Houve indemnizações pagas a todos e cartas para o fundo do desemprego. Houve angústia, claro, muitas lágrimas e a incerteza sobre o que o futuro traria. Muitos jornalistas d’O Comércio do Porto não voltaram a exercer a profissão. Mas alguns resistiram. Como a Ana.
Quando, no dia 10, cheguei à manifestação de apoio aos trabalhadores da GMG, à porta do antigo edifício do JN, no Porto, a Ana foi a primeira pessoa a quem pude dar um abraço. Saltaram-lhe as lágrimas dos olhos, enquanto dizia: “Tenho-me lembrado tanto do que passámos n’O Comércio.” Porque ela está a viver tudo outra vez. E, ainda que eu e todos os bravos trabalhadores do grupo que não têm desistido de lutar esperemos que o desfecho desta história sórdida venha a ser diferente do que aconteceu em 2005, não posso deixar de sentir que o que está a acontecer é pior. Na quinta-feira, o conselho de redacção do JN referiu-se às últimas novidades que chegaram enquanto os jornalistas estavam reunidos em plenário como “terrorismo”. Não me parece despropositado.
Desde que a situação se agudizou, no início de Dezembro, que a incerteza e a angústia não largam todos os que ali trabalham. São demasiados os episódios nublosos e que deviam fazer corar de vergonha qualquer administrador de uma empresa, quanto mais de um grupo de comunicação social que detém alguns dos títulos mais importantes do país.
Mas parece que a vergonha tem andado ausente de quem detém a maioria do GMG – um fundo com sede nas Bahamas, que não se sabe muito bem quem esconde por trás, e muito menos com que intenções se envolveu na compra da GMG. Quando o presidente da comissão executiva do grupo vai ao Parlamento e afirma, como se fosse normal, que o fundo que representa e que detém a maioria do grupo encara o pagamento de salários como queimar dinheiro (ele usou o termo “cash burn”), está tudo dito.

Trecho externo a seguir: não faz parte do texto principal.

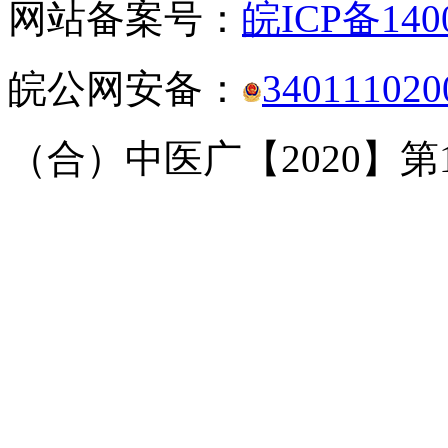
网站备案号：
皖ICP备140
皖公网安备：
340111020
（合）中医广【2020】第1-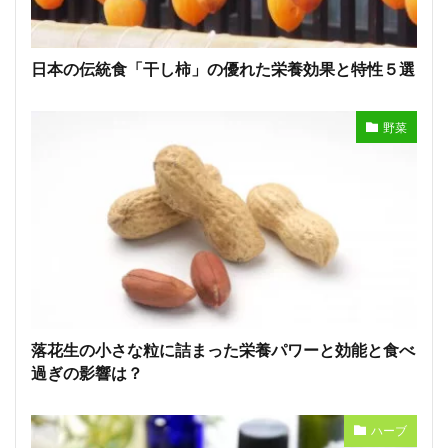
日本の伝統食「干し柿」の優れた栄養効果と特性５選
野菜
落花生の小さな粒に詰まった栄養パワーと効能と食べ
過ぎの影響は？
ハーブ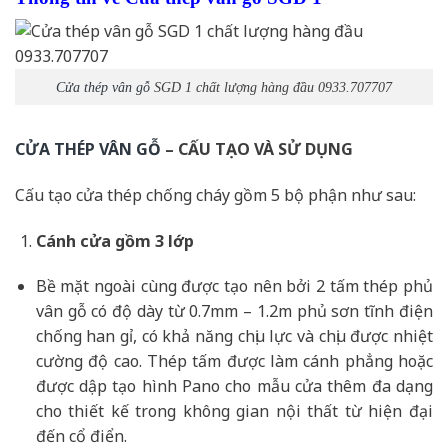
Cửa thép vân gỗ
SGD 1 chất lượng hàng đầu 0933.707707
CỬA THÉP VÂN GỖ
– CẤU TẠO VÀ SỬ DỤNG
Cấu tạo cửa thép chống cháy gồm 5 bộ phận như sau:
Cánh cửa
gồm 3 lớp
Bề mặt ngoài cùng được tạo nên bởi 2 tấm thép phủ
vân gỗ có độ dày từ 0.7mm – 1.2m phủ sơn tĩnh điện
chống han gỉ, có khả năng chịu lực và chịu được nhiệt
cường độ cao. Thép tấm được làm cánh phẳng hoặc
được dập tạo hình Pano cho mẫu cửa thêm đa dạng
cho thiết kế trong không gian nội thất từ hiện đại
đến cổ điển.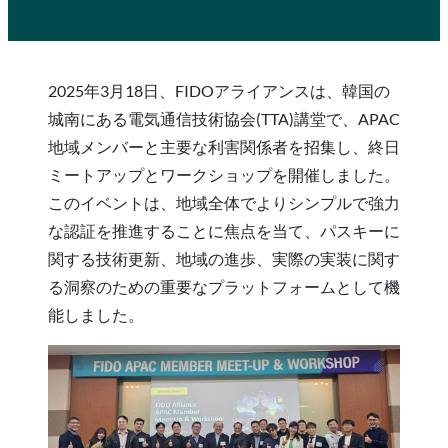
2025年3月18日、FIDOアライアンスは、韓国の
城南にある電気通信技術協会(TTA)講堂で、APAC
地域メンバーと主要な利害関係者を招集し、終日
ミートアップとワークショップを開催しました。
このイベントは、地域全体でよりシンプルで強力
な認証を推進することに焦点を当て、パスキーに
関する技術更新、地域の進歩、実際の実装に関す
る洞察のための重要なプラットフォームとして機
能しました。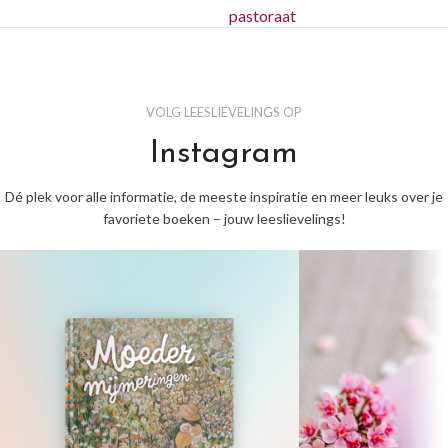
pastoraat
VOLG LEESLIEVELINGS OP
Instagram
Dé plek voor alle informatie, de meeste inspiratie en meer leuks over je
favoriete boeken – jouw leeslievelings!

Uma comunicação social livre e forte é essencial ao garante da democracia. Jornais e rádios não podem ser trespassados como se fossem a loja da esquina. O que se vive na GMG mostra-nos que no rol de perguntas que devem ser feitas a quem pretenda comprar qualquer órgão de comunicação social no futuro deve constar se consideram que pagar salários faz parte das suas obrigações.
Hoje, para os jornalistas do JN, do Diário de Notícias, do Dinheiro Vivo, d’O Jogo ou da Global Imagens é o 52.º dia de Dezembro, porque continuam sem receber o salário daquele mês. Na TSF e no Açoriano Oriental o pagamento já aconteceu. Para os colaboradores continua a espera para receberem pelo trabalho que fizeram em Novembro.
Infelizmente, a sociedade civil tem, de forma esmagadora, assistido a este drama no sofá. Como se não percebesse a enormidade do que está em causa – que amanhã podemos acordar num país com apenas dois jornais diários nacionais generalistas nas bancas. E quão terrível isso é para um país livre e democrático. Valha-nos os incansáveis trabalhadores da GMG que não baixam os braços e, praticamente sozinhos, continuam a lutar para que mais essa desgraça não se abata sobre nós.